---- GIVEN INFORMATION
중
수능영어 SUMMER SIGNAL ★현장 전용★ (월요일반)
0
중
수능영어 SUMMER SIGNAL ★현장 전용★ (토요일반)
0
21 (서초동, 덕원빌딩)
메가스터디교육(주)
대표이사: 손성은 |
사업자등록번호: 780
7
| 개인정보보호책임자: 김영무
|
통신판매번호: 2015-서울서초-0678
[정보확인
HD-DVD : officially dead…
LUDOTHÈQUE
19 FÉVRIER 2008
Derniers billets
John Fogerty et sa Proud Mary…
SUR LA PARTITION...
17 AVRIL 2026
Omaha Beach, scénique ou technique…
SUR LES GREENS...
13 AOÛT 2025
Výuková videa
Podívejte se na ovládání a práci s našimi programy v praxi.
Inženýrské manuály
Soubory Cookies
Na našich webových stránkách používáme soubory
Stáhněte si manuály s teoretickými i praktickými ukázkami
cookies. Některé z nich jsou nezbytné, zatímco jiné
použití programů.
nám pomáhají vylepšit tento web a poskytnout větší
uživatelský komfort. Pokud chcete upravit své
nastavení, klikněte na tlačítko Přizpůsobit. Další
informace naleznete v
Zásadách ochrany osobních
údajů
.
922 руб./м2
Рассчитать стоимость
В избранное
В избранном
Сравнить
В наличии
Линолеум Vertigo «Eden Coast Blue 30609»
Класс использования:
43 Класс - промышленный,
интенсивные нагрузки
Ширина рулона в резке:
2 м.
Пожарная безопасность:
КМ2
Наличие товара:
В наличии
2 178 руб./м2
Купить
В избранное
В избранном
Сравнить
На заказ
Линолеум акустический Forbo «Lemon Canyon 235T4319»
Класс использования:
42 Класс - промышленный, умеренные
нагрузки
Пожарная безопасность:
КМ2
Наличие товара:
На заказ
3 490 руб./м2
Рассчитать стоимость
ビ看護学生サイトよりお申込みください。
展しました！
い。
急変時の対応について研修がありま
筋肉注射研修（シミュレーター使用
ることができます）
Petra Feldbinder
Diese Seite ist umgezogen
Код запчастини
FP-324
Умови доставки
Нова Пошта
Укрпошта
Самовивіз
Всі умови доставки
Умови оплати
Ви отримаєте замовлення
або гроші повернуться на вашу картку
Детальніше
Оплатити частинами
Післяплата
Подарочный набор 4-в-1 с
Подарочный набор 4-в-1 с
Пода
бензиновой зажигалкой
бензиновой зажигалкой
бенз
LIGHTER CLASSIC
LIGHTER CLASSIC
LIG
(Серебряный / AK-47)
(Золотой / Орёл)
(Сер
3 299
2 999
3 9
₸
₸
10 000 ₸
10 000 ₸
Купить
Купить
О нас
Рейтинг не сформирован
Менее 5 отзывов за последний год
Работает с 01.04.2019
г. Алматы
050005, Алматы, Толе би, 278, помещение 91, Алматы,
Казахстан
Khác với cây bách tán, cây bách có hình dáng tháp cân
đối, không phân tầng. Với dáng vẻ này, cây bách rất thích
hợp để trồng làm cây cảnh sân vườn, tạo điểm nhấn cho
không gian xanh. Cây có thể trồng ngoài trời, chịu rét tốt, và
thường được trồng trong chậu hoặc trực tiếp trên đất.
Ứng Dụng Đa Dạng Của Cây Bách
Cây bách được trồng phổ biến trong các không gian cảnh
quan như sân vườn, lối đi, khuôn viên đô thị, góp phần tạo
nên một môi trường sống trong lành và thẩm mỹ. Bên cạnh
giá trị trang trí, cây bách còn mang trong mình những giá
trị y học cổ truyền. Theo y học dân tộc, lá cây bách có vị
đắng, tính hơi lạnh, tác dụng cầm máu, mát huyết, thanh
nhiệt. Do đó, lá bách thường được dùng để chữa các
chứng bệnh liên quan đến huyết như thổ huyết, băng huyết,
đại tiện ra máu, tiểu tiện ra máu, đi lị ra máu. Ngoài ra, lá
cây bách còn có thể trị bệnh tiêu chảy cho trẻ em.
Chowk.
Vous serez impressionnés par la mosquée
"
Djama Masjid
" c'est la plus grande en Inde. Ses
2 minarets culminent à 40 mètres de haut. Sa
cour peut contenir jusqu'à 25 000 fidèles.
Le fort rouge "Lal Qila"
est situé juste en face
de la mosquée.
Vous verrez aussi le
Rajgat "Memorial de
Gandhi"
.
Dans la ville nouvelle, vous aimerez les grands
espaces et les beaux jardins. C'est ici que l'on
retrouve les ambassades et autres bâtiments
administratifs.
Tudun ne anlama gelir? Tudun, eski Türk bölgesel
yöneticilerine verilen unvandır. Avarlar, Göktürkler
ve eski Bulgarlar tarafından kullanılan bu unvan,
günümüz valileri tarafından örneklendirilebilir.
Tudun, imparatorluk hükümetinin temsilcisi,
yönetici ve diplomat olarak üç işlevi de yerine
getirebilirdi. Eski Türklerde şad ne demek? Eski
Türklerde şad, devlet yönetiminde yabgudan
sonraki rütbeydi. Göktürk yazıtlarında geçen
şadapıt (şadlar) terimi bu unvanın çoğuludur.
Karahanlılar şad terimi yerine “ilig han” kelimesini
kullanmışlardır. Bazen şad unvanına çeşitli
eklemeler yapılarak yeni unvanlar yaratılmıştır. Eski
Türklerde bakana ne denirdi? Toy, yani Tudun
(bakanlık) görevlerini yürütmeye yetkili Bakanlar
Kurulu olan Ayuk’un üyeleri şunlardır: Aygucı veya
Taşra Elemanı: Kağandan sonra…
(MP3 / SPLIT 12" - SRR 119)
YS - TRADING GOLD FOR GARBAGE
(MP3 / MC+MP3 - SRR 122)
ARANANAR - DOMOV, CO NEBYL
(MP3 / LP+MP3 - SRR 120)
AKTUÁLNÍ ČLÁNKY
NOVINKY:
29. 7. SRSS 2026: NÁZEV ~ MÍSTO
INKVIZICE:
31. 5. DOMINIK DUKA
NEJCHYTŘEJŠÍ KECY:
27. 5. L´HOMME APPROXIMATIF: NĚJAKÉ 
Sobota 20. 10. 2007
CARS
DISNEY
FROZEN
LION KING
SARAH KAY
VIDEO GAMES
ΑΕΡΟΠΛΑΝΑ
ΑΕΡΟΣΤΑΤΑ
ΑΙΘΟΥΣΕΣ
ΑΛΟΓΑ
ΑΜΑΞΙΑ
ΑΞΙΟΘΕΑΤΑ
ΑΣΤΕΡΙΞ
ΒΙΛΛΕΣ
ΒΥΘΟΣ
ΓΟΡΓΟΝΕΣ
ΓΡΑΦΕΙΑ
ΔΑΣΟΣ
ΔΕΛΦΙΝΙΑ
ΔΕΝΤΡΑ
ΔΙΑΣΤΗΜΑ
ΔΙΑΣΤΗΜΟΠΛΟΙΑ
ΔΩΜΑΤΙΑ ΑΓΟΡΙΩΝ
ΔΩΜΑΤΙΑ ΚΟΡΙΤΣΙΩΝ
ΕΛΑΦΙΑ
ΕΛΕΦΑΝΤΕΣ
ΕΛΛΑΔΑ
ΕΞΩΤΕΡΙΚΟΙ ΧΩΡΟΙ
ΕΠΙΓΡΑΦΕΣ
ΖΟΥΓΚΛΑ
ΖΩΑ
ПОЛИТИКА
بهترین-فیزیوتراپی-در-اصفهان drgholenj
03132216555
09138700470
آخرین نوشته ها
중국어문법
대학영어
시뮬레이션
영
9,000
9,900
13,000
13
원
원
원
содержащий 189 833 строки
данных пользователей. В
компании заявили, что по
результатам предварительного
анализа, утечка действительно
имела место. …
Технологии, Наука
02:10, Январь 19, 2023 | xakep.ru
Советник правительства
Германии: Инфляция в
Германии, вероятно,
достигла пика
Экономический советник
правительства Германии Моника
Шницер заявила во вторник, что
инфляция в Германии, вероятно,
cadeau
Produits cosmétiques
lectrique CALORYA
--------
* [YOUR TASK] Write out again, without any change, the part of the listing that runs from its first line through the line containing "17 AVRIL 2026", with that line included.

* [FINISHED TASK]
중
수능영어 SUMMER SIGNAL ★현장 전용★ (월요일반)
0
중
수능영어 SUMMER SIGNAL ★현장 전용★ (토요일반)
0
21 (서초동, 덕원빌딩)
메가스터디교육(주)
대표이사: 손성은 |
사업자등록번호: 780
7
| 개인정보보호책임자: 김영무
|
통신판매번호: 2015-서울서초-0678
[정보확인
HD-DVD : officially dead…
LUDOTHÈQUE
19 FÉVRIER 2008
Derniers billets
John Fogerty et sa Proud Mary…
SUR LA PARTITION...
17 AVRIL 2026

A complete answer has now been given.